Excerpted passage below:

Urracá or Ubarragá Maniá Tigrí (died 1531) was an Ngäbe chieftain or cacique in the region of present-day Panama who fought effectively against the Spanish conquistadors. The Spaniards captured Urracá when he met them to discuss a peace treaty, caged him, and sent him to the Caribbean port of Nombre de Dios, intending to send him to Spain. He escaped, and for "the next eleven years", with his band of men, conducted guerrilla warfare against the conquistadors, living and hiding in the hills, ultimately dying from natural causes in 1531. Urracá commenced one of the first "sustained guerrilla wars in Latin America[n]" history and is remembered as el caudillo amerindio de Veragua (the Amerindian leader of Veragua) and adversary of the Spanish Empire, the great resistance leader of Panama. He has been honored by his image on the centesimo, the smallest-denomination coin of Panama.

End of Excerpted passage.

*Complete the following*:
- 1) From the Urracá passage, list the three things the Spaniards did to Urracá, according to its second sentence.
- 2) Using the Urracá passage, decide whether each statement agrees with it. Answer yes or no, and quote the words of the passage that decide it.
(a) Urracá was killed in battle by the conquistadors.
(b) Urracá got free after being captured.
(c) Urracá's image appears on Panama's largest-denomination coin.
- 3) Translate this sentence from the Urracá passage into Spanish: "He has been honored by his image on the centesimo, the smallest-denomination coin of Panama."

Provided data below:

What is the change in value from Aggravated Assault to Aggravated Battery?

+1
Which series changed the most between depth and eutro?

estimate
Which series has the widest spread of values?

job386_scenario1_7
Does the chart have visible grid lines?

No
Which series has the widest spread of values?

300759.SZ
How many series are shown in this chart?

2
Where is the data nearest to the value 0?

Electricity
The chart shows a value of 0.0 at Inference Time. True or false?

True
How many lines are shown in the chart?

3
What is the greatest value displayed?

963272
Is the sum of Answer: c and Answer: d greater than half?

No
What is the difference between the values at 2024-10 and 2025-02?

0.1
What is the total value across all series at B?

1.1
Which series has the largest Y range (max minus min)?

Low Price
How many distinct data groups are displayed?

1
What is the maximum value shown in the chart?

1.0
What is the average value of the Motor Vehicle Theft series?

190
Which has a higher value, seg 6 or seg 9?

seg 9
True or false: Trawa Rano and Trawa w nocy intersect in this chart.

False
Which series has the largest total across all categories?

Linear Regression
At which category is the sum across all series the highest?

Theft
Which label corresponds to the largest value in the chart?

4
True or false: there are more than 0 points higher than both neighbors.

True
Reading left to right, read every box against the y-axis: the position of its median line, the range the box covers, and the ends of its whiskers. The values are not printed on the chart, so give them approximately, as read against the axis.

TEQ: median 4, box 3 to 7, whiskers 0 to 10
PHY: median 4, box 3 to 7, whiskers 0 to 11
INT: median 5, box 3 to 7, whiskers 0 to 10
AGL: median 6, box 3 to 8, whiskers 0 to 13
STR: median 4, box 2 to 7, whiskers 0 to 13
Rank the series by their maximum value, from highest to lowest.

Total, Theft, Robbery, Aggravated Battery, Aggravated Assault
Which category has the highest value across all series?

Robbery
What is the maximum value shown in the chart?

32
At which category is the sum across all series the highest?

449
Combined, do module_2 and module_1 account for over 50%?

End of Provided data.

*Exercise answers*:
- 1)
1. They captured him when he met them to discuss a peace treaty.
2. They caged him.
3. They sent him to the Caribbean port of Nombre de Dios.

- 2)
(a) No: "ultimately dying from natural causes in 1531"
(b) Yes: "He escaped"
(c) No: "the centesimo, the smallest-denomination coin of Panama"

- 3) Ha sido honrado con su imagen en el centésimo, la moneda de menor denominación de Panamá.